The world is going up in flames, so thank goddess it’s Aquarius season. What’s up, Aquarius? We desperately need your energy in the world right now. Your sign encompasses so much: revolution, queerness, technology, humanitarian pursuits, building collectives, and bringing brilliance into the world. In fact, you have so many astrological gifts that it’s hard to not to be jealous of you. So many people are struggling to figure out where to start rebuilding in this world. If you’ve been keeping the brilliant map of the future that you own to yourself, now is the time to share it with others.
We’re all ready to help you. Aries will help you light the dumpsters on fire. Taurus will steal sandwiches from Nazis. Gemini will host dance parties that remind us that fun is radical. Cancer will host potlucks in their home that make us feel tender and safe. Leo will impress every single senator they call and lead the way, showing us where to show up. Virgo will sift through tons of confusing government documents and explain to us how to work within the legal system. Libra will teach us how to build strong relationships with each other across different communities. Scorpio will teach us how to transform our fear into the motivation that keeps us alive. Sagittarius will charm a fascist into changing sides and fighting for the revolution. Capricorn will give us the practical tools to turn our brilliant ideas into physical realities. Pisces will recharge us like crystals when we feel emotionally burned out.
There are many different kinds of Aquarius, and some of them are even featured in this column! But whatever kind of Aquarius you are, be yourself now: vibrantly, fearlessly, showing us the way.
Also, a reminder: I did my best to create a balanced presentation for different genders, but if you’re personally sad with the representation of your gender identity, I encourage you to choose one item from any of the collages and pair it with the fashion that’s already in your closet.
You’re the cutest anarchist on the block. Your instagram handle is @baby_arson, and your brand is glitch art selfies or twerking on dollar bills, open flames or cracked egg yolks. You’re the definition of ~aesthetic~. Whatever trend you make viral on the Internet today is what everyone else shares tomorrow. Half of your brain is memes, and the other half is planning to overthrow fascism.
Even though you look like a pure baby angel on the internet, your boots are on the ground for serious radical organizing. Your local planned parenthood chapter owes most of its successful fundraising to what you do behind a clipboard. This month, find a way to bring your activism into your online brand. Post some pics of you making out with the plastic uterus in the Planned Parenthood you volunteer for. Write the caption: “throw yr $$$ @ planned parenthood, binchess.” We’re counting on you to make 2017’s aesthetic ~i give a fuk about the world, but like in a way that requires action~
I know you’re too humble to admit that your job is ridiculously impressive for your age, but let’s talk about it for a second. You might work for a start-up, or an art museum, or maybe you’re an actual doctor. I don’t know your life. But whatever you’re doing, you made a choice that very few Aquarius dare to make. You’ve decided to be impressive as shit in a chosen professional field. And now that you’re there, we need you to shake things up a little bit.
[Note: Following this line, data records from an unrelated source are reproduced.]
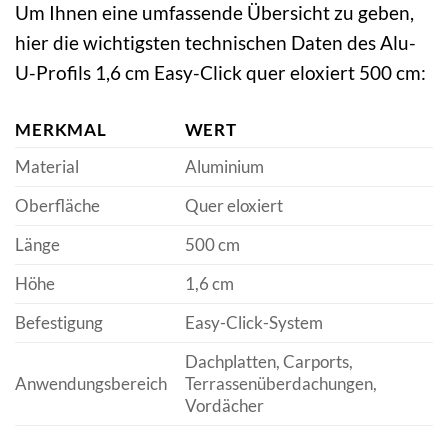
Um Ihnen eine umfassende Übersicht zu geben,
hier die wichtigsten technischen Daten des Alu-
U-Profils 1,6 cm Easy-Click quer eloxiert 500 cm:
MERKMAL
WERT
Material
Aluminium
Oberfläche
Quer eloxiert
Länge
500 cm
Höhe
1,6 cm
Befestigung
Easy-Click-System
Dachplatten, Carports,
Anwendungsbereich
Terrassenüberdachungen,
Vordächer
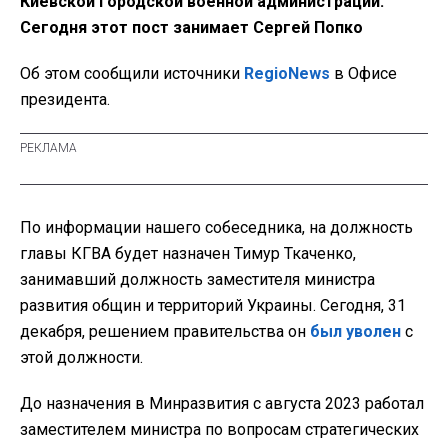
Киевской городской военной администрации.
Сегодня этот пост занимает Сергей Попко
Об этом сообщили источники
RegioNews
в Офисе
президента.
По информации нашего собеседника, на должность
главы КГВА будет назначен Тимур Ткаченко,
занимавший должность заместителя министра
развития общин и территорий Украины. Сегодня, 31
декабря, решением правительства он
был уволен
с
этой должности.
До назначения в Минразвития с августа 2023 работал
заместителем министра по вопросам стратегических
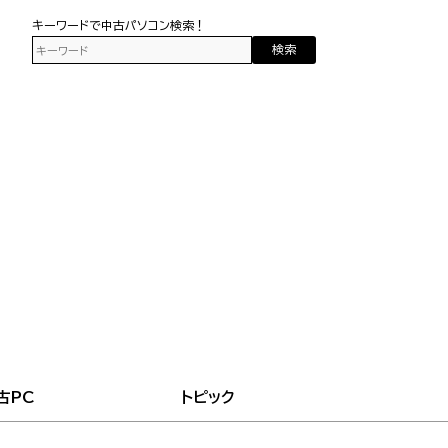
キーワードで中古パソコン検索！
検索
古PC
トピック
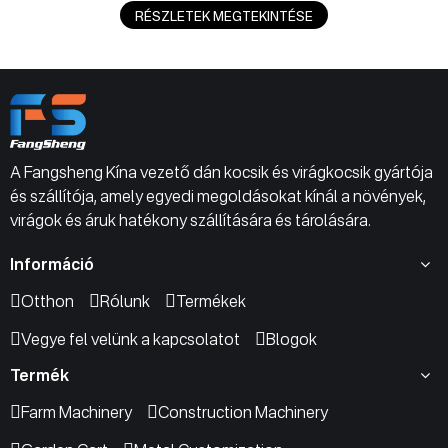
RÉSZLETEK MEGTEKINTÉSE
A Fangsheng Kína vezető dán kocsik és virágkocsik gyártója
és szállítója, amely egyedi megoldásokat kínál a növények,
virágok és áruk hatékony szállítására és tárolására.
Információ
Otthon
Rólunk
Termékek
Vegye fel velünk a kapcsolatot
Blogok
Termék
Farm Machinery
Construction Machinery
I know you’re working within the world of strict office politics, but think about inventing a dating app for the revolution, or inviting a super queer artist to your museum, or giving queer people free STI information sessions. There are little ways you can show your brilliance to the world. Oh and, by the way, remember that. You’re brilliant. You’re allowed to say that more often, at least in your own brain. This month, splurge on that LL Bean sweater you’ve been eyeing. You know you’d look good in cashmere.
You love a few things equally: smashing the patriarchy, accessorizing with great socks, and dancing to ’80s new wave. Every single queer person’s roots begin with drinking shitty beer and dancing with you. You’re the actual gayest. You’re so gay that other people level-up their own gay just by being in your presence. You’re also the ex that everyone runs into because 1) you’ve dated everyone and 2) you go to everything.
If a mosh pit or a noise show falls in the forest and you weren’t there to hear it, did it even happen? Honestly, you’ve done the most work over the years to start the revolution. But now, you gotta kick it up a notch. We need you to overthrow a regime. Consider wearing only “Fuck Trump” socks. Host your dance parties on the lawns of every Republican senator. Whatever you’re already doing, keep it going. Those dumpsters aren’t going to light themselves.
Honestly, you’re just Laneia. People might say you have a resting bitch face, but little do they know that you have a humanitarian heart that beats 24/7 for the people and causes you love. And actually? Let them think you’re not a threat because sometimes you wear lace. Other Aquarians might start a riot, but you do all of the necessary undercover espionage.
There’s no best way to change the world. Some people show up to every protest and yell. Other people build a career as the Executive Editor of the last remaining LGBTQ-centered media space, which, by the way, continues to show up and give people strategies to survive amidst Tr***ism. So yeah, you don’t need several pairs of Doc Martens or a shaved head to change the world. You’re a perfect Aquarius just the way you are. This month, get someone to buy you a metric fuck-ton of LUSH bath bombs or a new journal or some boxed wine. I’m just guessing here, but I think you’d like those things. Anyway, treat yourself. You deserve it.